Biais de statu quo
Aussi appelé: préférence pour le statu quo, effet par défaut
Préférer les choses telles qu’elles sont — garder le plan, le fournisseur ou l’option par défaut actuels même quand en changer vous servirait clairement mieux.
Exemples
Avis d’échéance de l’assurance : hausse de 40 %. Sam : « Pfff. Il faudrait que je compare les offres. » Sam (chaque année depuis 2019) : renouvelle.

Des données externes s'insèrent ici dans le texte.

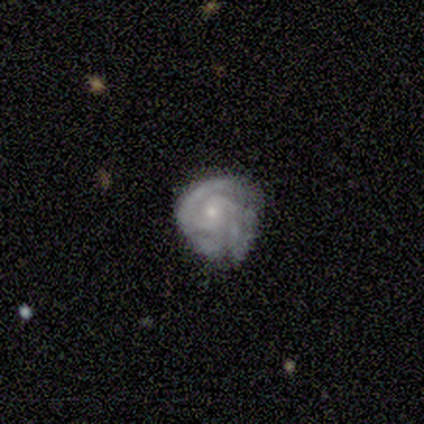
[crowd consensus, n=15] Morphology: type=featured or disk (80%); edge-on=no (100%); bar=no (58%); spiral arms=yes (92%); winding=medium (55%); arm count=2 (36%, tied with 3); bulge=small (92%); merging=none (50%).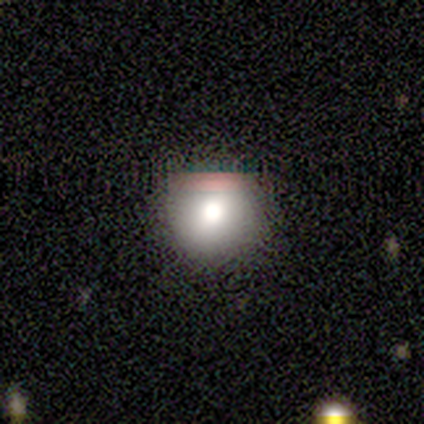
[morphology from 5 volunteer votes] This is clearly a smooth galaxy (100%). How rounded: clearly round (100%). Merging: clearly none (100%).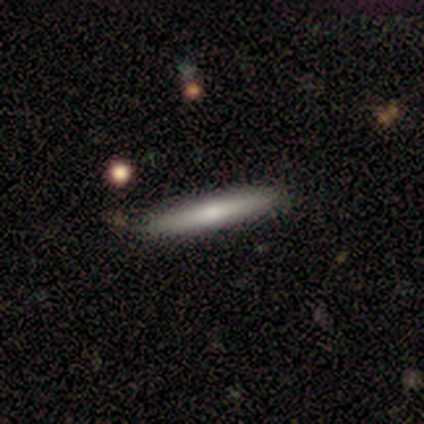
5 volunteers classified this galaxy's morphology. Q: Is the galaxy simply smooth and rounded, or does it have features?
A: smooth — 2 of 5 (40%, tied with star or artifact).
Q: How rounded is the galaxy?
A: cigar-shaped — 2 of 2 (100%).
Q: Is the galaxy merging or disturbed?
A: none — 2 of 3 (67%).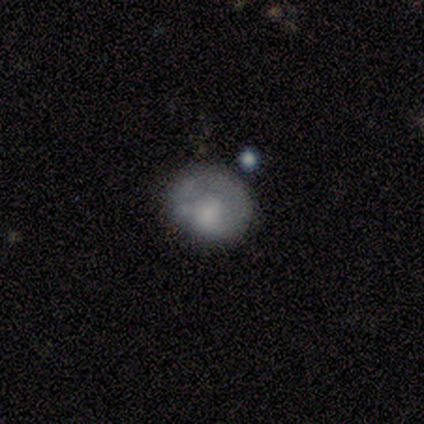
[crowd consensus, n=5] Q: Smooth or featured?
A: featured or disk (60%); runner-up: smooth (40%)
Q: Edge-on disk?
A: no (100%)
Q: Bar?
A: no (100%)
Q: Spiral arms?
A: no (100%)
Q: Bulge size?
A: dominant (33%); tied with: small (33%); none (33%)
Q: Merging?
A: none (60%); runner-up: minor disturbance (20%)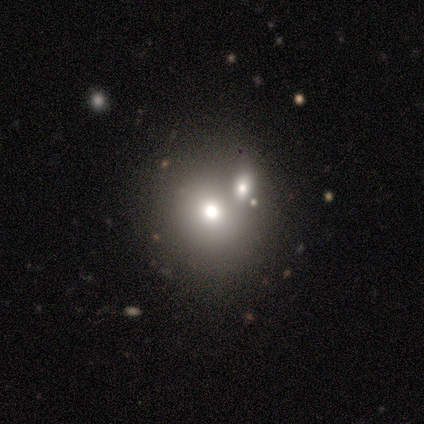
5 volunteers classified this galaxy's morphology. Smooth or featured? smooth (60%)
How rounded? round (100%)
Merging? none (50%, tied with merger)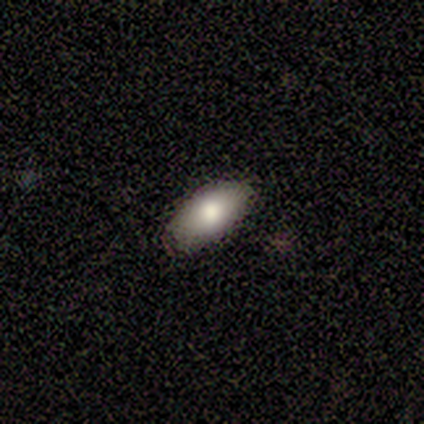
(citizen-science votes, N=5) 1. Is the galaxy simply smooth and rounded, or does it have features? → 100% smooth, 0% featured or disk, 0% star or artifact.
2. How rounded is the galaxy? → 80% in between, 20% cigar-shaped, 0% round.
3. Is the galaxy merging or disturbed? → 100% none, 0% minor disturbance, 0% major disturbance, 0% merger.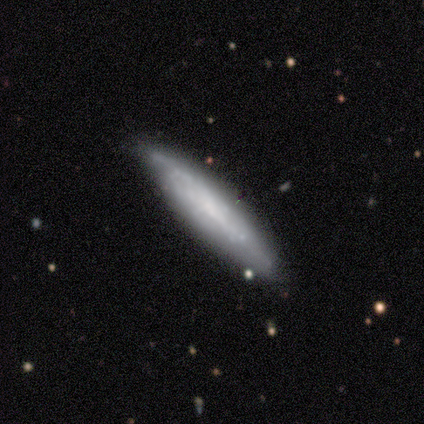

Rien n’empêche Sam de changer, sinon que changer est une décision et que rester n’en est pas une.
Les options par défaut gouvernent discrètement le monde sur ce principe. Quand la case d’un formulaire arrive précochée, la plupart des gens la laissent cochée — qu’elle les inscrive à une infolettre, à un plan d’épargne retraite ou à un registre de donneurs d’organes. Sur des dizaines d’études, changer simplement l’option par défaut change de façon fiable ce que la plupart des gens « choisissent ».
Dans les discussions, le biais se déguise en argument :
Commentaire : « On a toujours planifié comme ça. Pourquoi changer ? » Réponse : « Cela nous dit que le planning est ancien, pas qu’il est bon. Que fait-il mieux que l’alternative ? »
Pourquoi ce biais existe
L’état actuel jouit de deux avantages structurels qu’aucune alternative ne peut égaler. D’abord, c’est la seule option qui n’exige aucune action — pas de recherche, pas de formulaires, pas de fatigue décisionnelle — si bien que chaque gramme de friction et de surcharge vote pour elle. Ensuite, c’est la seule option qu’on ne peut pas vous reprocher d’avoir choisie : un changement qui tourne mal est votre erreur, tandis qu’une immobilité qui tourne mal n’est qu’un coup du sort. Par anticipation du regret, nous traitons l’action comme plus risquée que l’inaction, même quand l’inaction coûte discrètement davantage.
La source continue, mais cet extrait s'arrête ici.